Print every entry again, precisely as written.
─── EXTRACTED ENTRIES ───
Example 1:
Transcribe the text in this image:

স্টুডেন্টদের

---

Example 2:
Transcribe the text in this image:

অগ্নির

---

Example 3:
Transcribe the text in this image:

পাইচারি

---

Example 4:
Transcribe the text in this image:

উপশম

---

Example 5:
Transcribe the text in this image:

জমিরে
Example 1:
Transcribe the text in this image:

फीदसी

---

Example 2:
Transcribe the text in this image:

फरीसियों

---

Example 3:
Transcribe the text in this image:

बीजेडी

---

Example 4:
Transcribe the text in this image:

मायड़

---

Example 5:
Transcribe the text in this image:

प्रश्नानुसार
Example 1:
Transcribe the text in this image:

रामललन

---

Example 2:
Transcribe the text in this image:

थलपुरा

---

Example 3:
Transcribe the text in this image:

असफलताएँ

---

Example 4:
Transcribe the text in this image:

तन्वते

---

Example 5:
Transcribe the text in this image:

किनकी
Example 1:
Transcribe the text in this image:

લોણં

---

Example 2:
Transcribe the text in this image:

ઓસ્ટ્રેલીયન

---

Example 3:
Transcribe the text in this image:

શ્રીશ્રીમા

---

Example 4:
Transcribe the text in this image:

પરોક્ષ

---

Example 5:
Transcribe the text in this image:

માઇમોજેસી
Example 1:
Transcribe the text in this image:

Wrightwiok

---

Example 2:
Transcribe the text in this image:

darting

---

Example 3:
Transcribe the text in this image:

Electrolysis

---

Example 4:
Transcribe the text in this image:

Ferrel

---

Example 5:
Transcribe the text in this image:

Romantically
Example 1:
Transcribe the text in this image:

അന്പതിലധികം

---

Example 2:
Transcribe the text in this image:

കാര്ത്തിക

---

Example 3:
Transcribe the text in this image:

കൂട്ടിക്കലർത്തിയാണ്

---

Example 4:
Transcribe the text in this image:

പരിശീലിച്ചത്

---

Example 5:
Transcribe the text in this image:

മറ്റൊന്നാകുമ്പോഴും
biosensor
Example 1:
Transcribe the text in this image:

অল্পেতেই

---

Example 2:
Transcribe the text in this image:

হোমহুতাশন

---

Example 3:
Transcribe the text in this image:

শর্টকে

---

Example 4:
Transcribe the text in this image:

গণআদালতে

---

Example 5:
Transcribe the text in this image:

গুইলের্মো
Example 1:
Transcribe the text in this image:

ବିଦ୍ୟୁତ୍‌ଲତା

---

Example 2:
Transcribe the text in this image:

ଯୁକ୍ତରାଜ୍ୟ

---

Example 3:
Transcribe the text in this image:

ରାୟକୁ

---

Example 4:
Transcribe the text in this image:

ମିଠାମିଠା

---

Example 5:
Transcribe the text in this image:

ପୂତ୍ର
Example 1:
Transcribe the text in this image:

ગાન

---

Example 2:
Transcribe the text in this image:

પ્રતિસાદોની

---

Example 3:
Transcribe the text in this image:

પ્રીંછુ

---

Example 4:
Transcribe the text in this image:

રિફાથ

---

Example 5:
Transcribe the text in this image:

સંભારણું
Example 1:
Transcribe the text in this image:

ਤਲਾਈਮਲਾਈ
───
* [RESPONSE FOR THIS EXERCISE]:
Example 1:
Transcribe the text in this image:

স্টুডেন্টদের

---

Example 2:
Transcribe the text in this image:

অগ্নির

---

Example 3:
Transcribe the text in this image:

পাইচারি

---

Example 4:
Transcribe the text in this image:

উপশম

---

Example 5:
Transcribe the text in this image:

জমিরে
Example 1:
Transcribe the text in this image:

फीदसी

---

Example 2:
Transcribe the text in this image:

फरीसियों

---

Example 3:
Transcribe the text in this image:

बीजेडी

---

Example 4:
Transcribe the text in this image:

मायड़

---

Example 5:
Transcribe the text in this image:

प्रश्नानुसार
Example 1:
Transcribe the text in this image:

रामललन

---

Example 2:
Transcribe the text in this image:

थलपुरा

---

Example 3:
Transcribe the text in this image:

असफलताएँ

---

Example 4:
Transcribe the text in this image:

तन्वते

---

Example 5:
Transcribe the text in this image:

किनकी
Example 1:
Transcribe the text in this image:

લોણં

---

Example 2:
Transcribe the text in this image:

ઓસ્ટ્રેલીયન

---

Example 3:
Transcribe the text in this image:

શ્રીશ્રીમા

---

Example 4:
Transcribe the text in this image:

પરોક્ષ

---

Example 5:
Transcribe the text in this image:

માઇમોજેસી
Example 1:
Transcribe the text in this image:

Wrightwiok

---

Example 2:
Transcribe the text in this image:

darting

---

Example 3:
Transcribe the text in this image:

Electrolysis

---

Example 4:
Transcribe the text in this image:

Ferrel

---

Example 5:
Transcribe the text in this image:

Romantically
Example 1:
Transcribe the text in this image:

അന്പതിലധികം

---

Example 2:
Transcribe the text in this image:

കാര്ത്തിക

---

Example 3:
Transcribe the text in this image:

കൂട്ടിക്കലർത്തിയാണ്

---

Example 4:
Transcribe the text in this image:

പരിശീലിച്ചത്

---

Example 5:
Transcribe the text in this image:

മറ്റൊന്നാകുമ്പോഴും
biosensor
Example 1:
Transcribe the text in this image:

অল্পেতেই

---

Example 2:
Transcribe the text in this image:

হোমহুতাশন

---

Example 3:
Transcribe the text in this image:

শর্টকে

---

Example 4:
Transcribe the text in this image:

গণআদালতে

---

Example 5:
Transcribe the text in this image:

গুইলের্মো
Example 1:
Transcribe the text in this image:

ବିଦ୍ୟୁତ୍‌ଲତା

---

Example 2:
Transcribe the text in this image:

ଯୁକ୍ତରାଜ୍ୟ

---

Example 3:
Transcribe the text in this image:

ରାୟକୁ

---

Example 4:
Transcribe the text in this image:

ମିଠାମିଠା

---

Example 5:
Transcribe the text in this image:

ପୂତ୍ର
Example 1:
Transcribe the text in this image:

ગાન

---

Example 2:
Transcribe the text in this image:

પ્રતિસાદોની

---

Example 3:
Transcribe the text in this image:

પ્રીંછુ

---

Example 4:
Transcribe the text in this image:

રિફાથ

---

Example 5:
Transcribe the text in this image:

સંભારણું
Example 1:
Transcribe the text in this image:

ਤਲਾਈਮਲਾਈ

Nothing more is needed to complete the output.